Luluwa raised her polished head; her eyes swivelled between their brown surface scars, looking for the question that Ghertrude’s observation had not yet formulated.
‘I hear the child,’ Luluwa said. ‘I hear the squalling of the movement; the child sucks at your interior, and thrashes with its limbs.’
Ghertrude suddenly understood why she had not recoiled from Luluwa instantly, why she had not been immediately shocked to see her. Two eyes of cunning observation now adorned her face, surrounded by scars, as if the sockets and lids had been smeared with a hot knife. Her features had been altered with an amateur technology that had misunderstood the perfection of both the new and the original material: it was a botched and graceless job at rendering her more human.
‘We will be your servants now,’ said Luluwa. ‘I and the remaining Kin will be teachers to the child.’
Ghertrude was running out of emotions, or at least the connective tissue that made sense of them.
‘I did not mean to kill him,’ she said.
Luluwa bobbed her head in understanding. ‘Life is not durable. There is no blame.’ She got to her feet, then looked again at Ghertrude. ‘You did not know that the camera tower is aligned over the well?’

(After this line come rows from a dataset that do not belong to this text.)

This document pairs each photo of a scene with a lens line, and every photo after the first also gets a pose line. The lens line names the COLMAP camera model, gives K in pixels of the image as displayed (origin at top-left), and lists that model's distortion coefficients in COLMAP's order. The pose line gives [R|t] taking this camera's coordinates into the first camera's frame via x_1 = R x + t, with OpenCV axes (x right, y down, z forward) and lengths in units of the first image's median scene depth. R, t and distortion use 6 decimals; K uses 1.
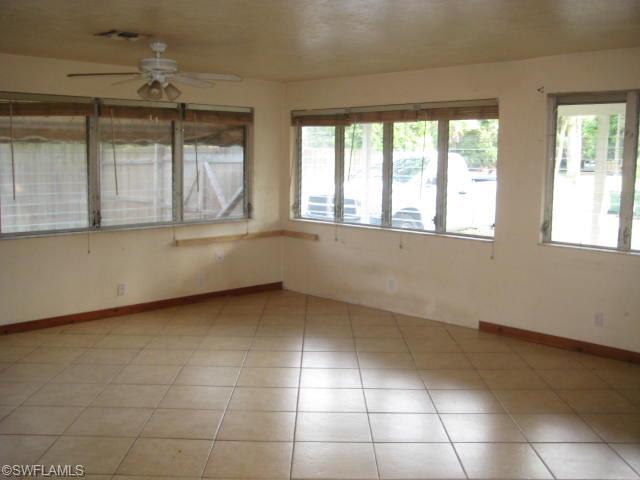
lens RADIAL K [[654.1, 0, 319.7], [0, 654.1, 236.0], [0, 0, 1]] dist [-0.101185, 0.000000]
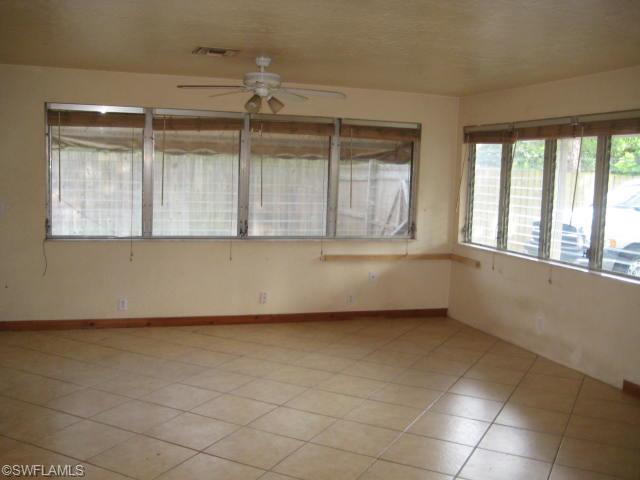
lens RADIAL K [[654.1, 0, 320.1], [0, 654.1, 239.5], [0, 0, 1]] dist [-0.101185, 0.000000]
pose [[0.897388, 0.064869, -0.436448, 0.210296], [-0.077367, 0.996943, -0.010900, -0.005882], [0.434407, 0.043548, 0.899663, 0.090229]]
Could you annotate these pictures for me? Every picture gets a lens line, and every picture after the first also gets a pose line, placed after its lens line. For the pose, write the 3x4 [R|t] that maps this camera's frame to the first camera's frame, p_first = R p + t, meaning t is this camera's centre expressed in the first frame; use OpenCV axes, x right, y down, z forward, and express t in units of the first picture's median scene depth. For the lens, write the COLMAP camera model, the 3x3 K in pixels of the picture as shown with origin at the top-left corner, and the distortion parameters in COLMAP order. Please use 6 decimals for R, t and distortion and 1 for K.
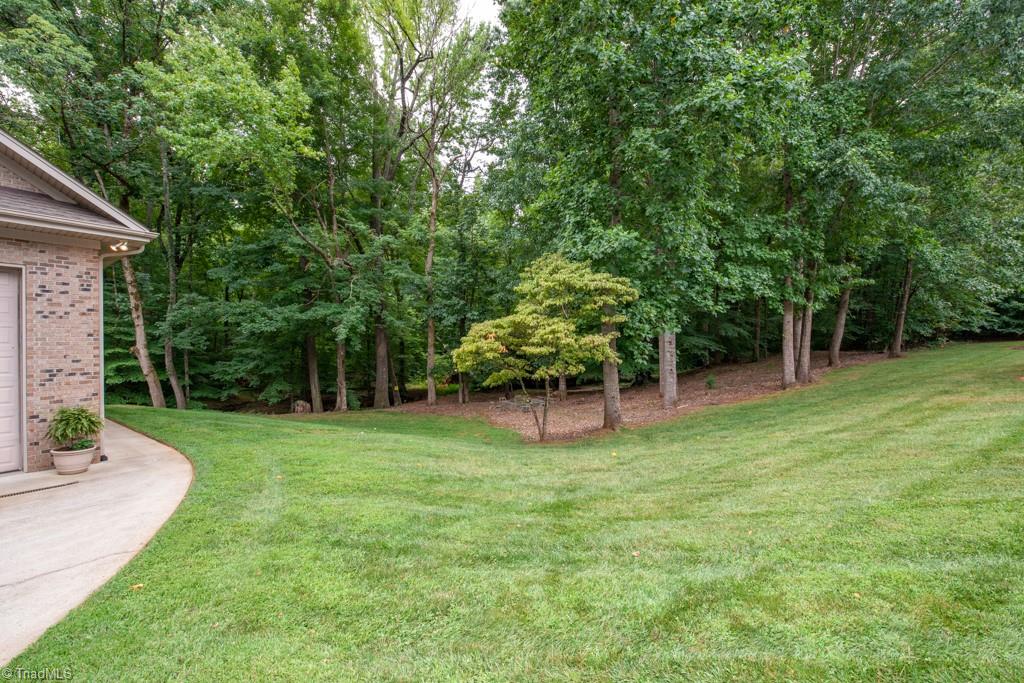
lens RADIAL K [[409.3, 0, 513.1], [0, 409.3, 341.3], [0, 0, 1]] dist [-0.010953, -0.003159]
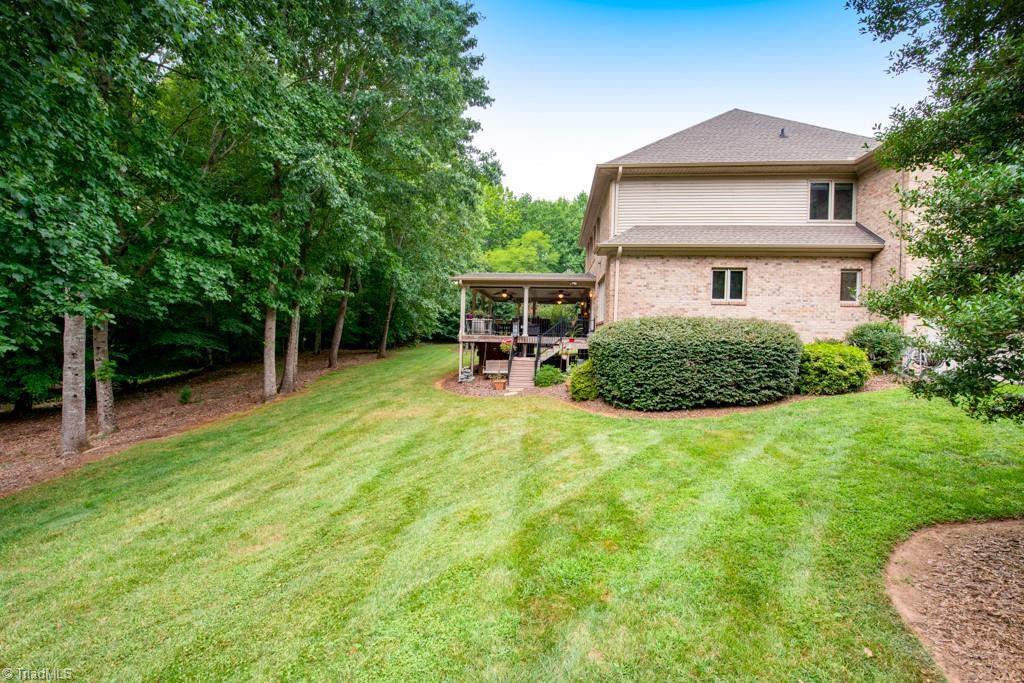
lens RADIAL K [[409.3, 0, 513.1], [0, 409.3, 341.3], [0, 0, 1]] dist [-0.010953, -0.003159]
pose [[0.531854, 0.017035, 0.846665, 0.194791], [-0.041494, 0.999121, 0.005962, -0.045348], [-0.845819, -0.038303, 0.532093, 0.058390]]
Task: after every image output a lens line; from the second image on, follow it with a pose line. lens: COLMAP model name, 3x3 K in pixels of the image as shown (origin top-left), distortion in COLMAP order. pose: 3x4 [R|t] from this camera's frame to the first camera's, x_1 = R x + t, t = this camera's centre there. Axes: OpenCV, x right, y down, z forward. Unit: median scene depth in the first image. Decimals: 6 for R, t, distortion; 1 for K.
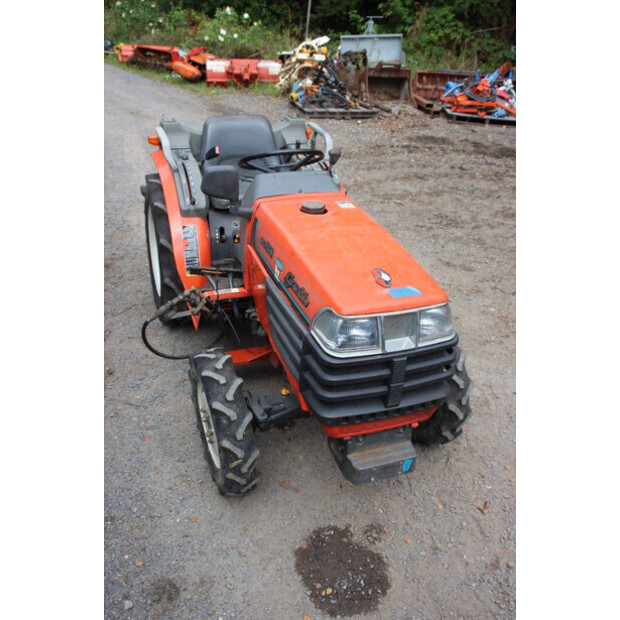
lens RADIAL K [[588.6, 0, 310.0], [0, 588.6, 310.0], [0, 0, 1]] dist [-0.123334, 0.180689]
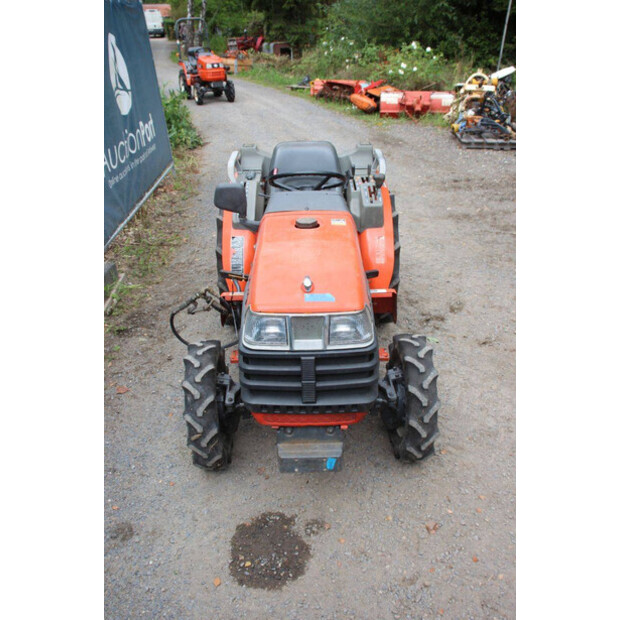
lens RADIAL K [[588.6, 0, 310.0], [0, 588.6, 310.0], [0, 0, 1]] dist [-0.123334, 0.180689]
pose [[0.943200, 0.092907, -0.318971, 0.336025], [-0.108435, 0.993613, -0.031233, 0.019389], [0.314032, 0.064046, 0.947250, -0.030164]]
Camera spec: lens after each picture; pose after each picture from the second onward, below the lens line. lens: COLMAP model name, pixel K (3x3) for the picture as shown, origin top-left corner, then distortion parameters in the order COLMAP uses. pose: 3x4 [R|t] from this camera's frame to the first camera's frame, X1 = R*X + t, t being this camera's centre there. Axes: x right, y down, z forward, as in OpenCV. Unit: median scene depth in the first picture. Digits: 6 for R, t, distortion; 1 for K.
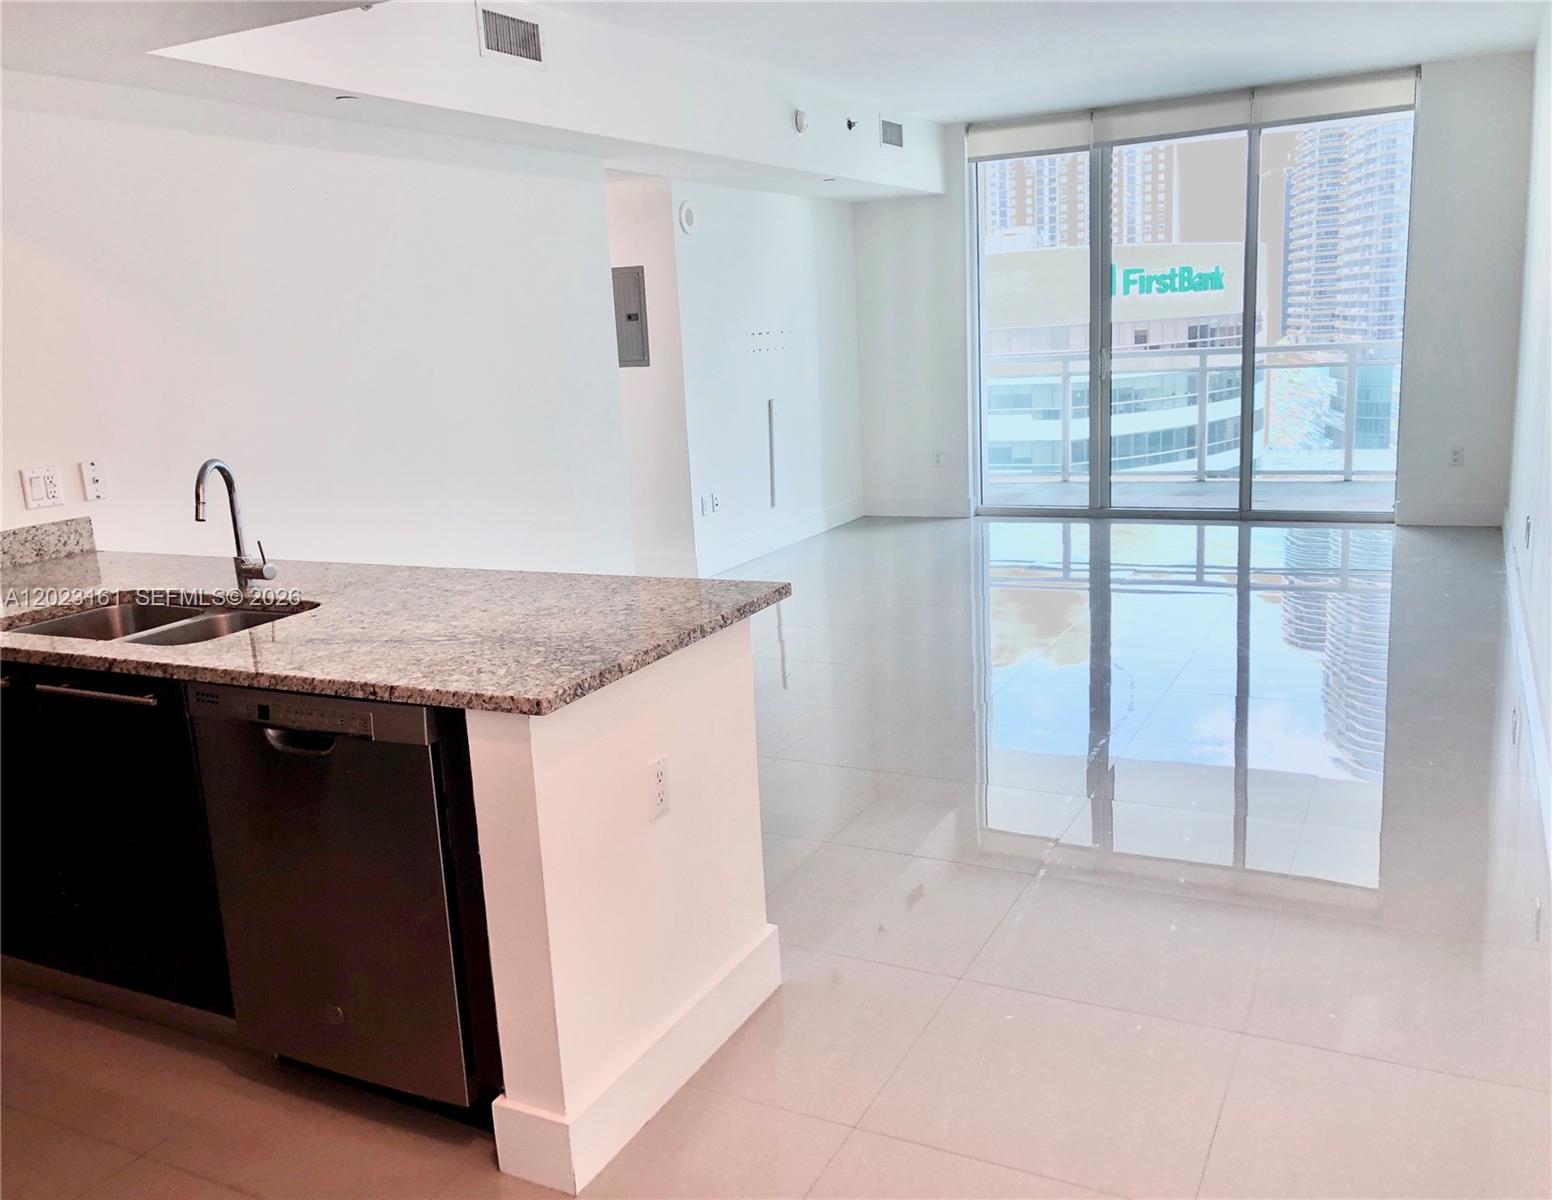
lens RADIAL K [[1310.6, 0, 776.0], [0, 1310.6, 600.0], [0, 0, 1]] dist [0.006830, 0.002092]
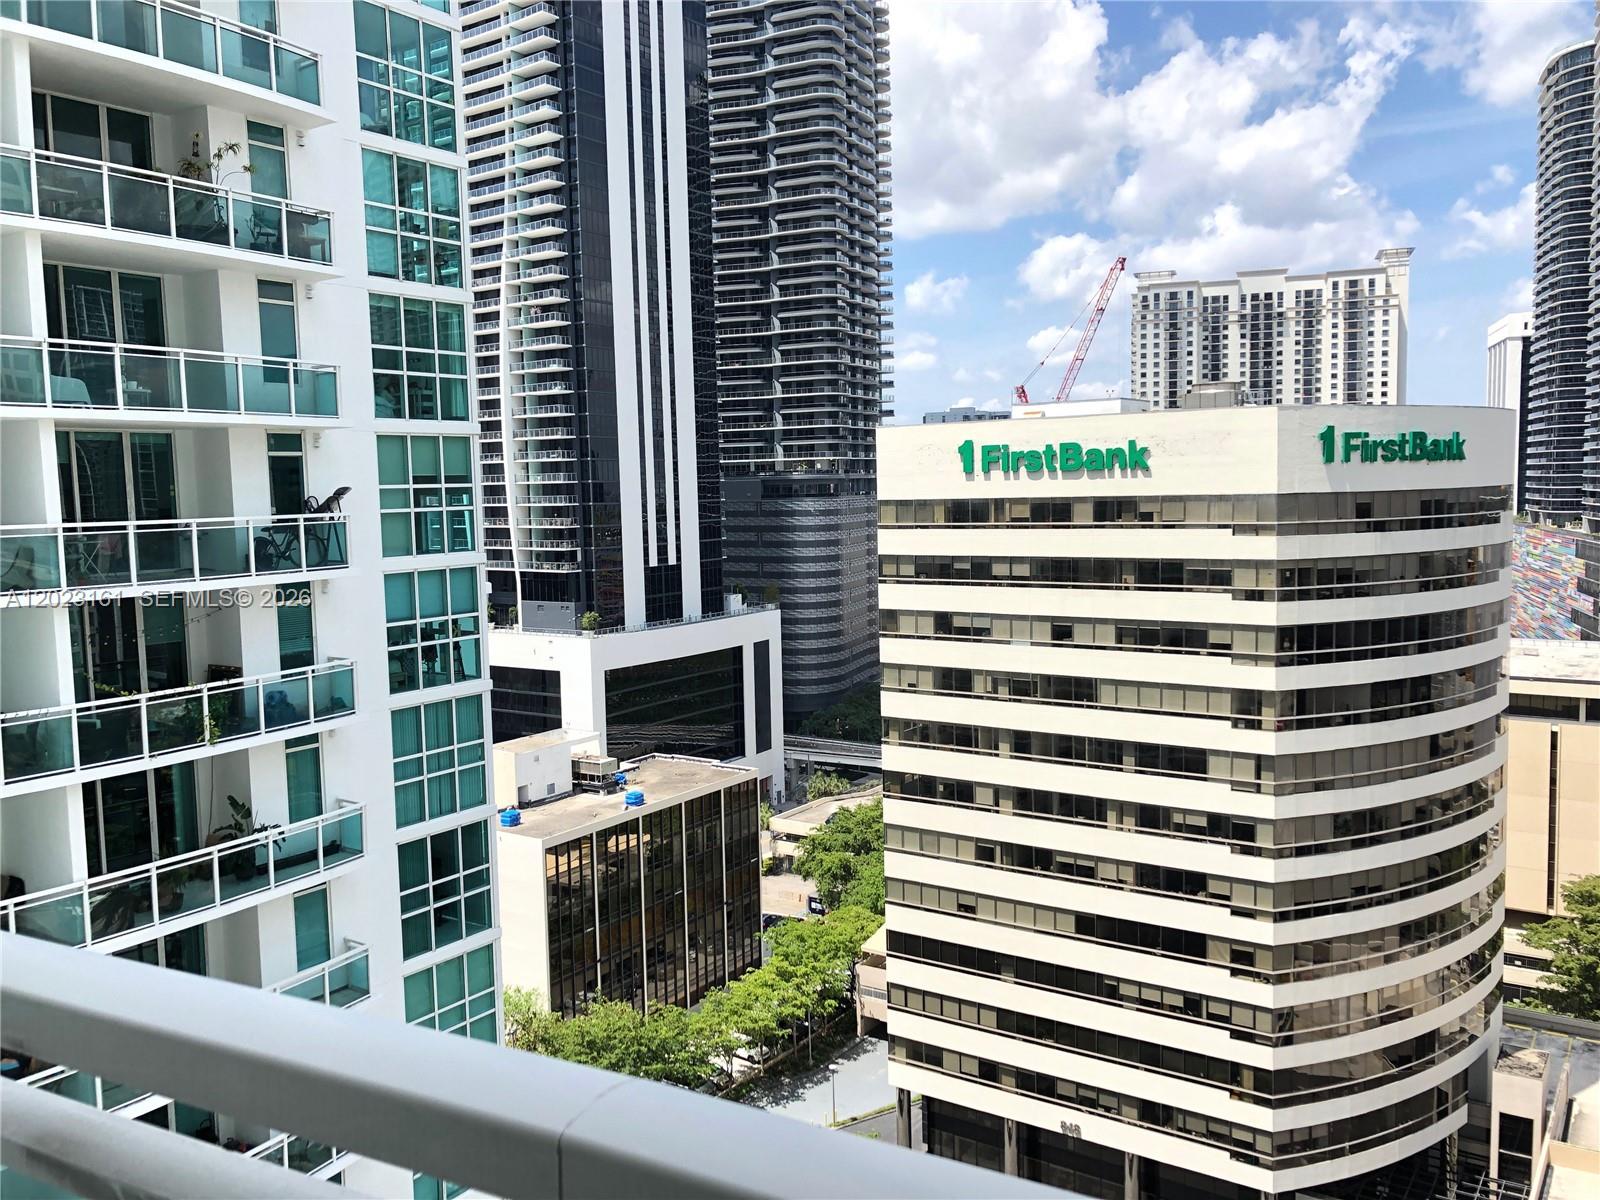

To emphasise the point, she walked over to Ghertrude and placed one hand on her abdomen and the other above her head, where a halo might float. She made a small rotating movement; Ghertrude could smell the hum of Luluwa’s Bakelite. She realised that they were the same height. Luluwa had grown and stood looking at her, shoulder to shoulder and eye to eye.
The book was a present
Best to throw it away, to the bottom
Of the sea where ingenious fish may read it
Or not.
John Ashbery
,
A Snowball in Hell
Belgium, 1961
The streets are livid with bright cars; they seem to run at the same speed as their horns. The sunburnt boulevard is engorged with primary colours.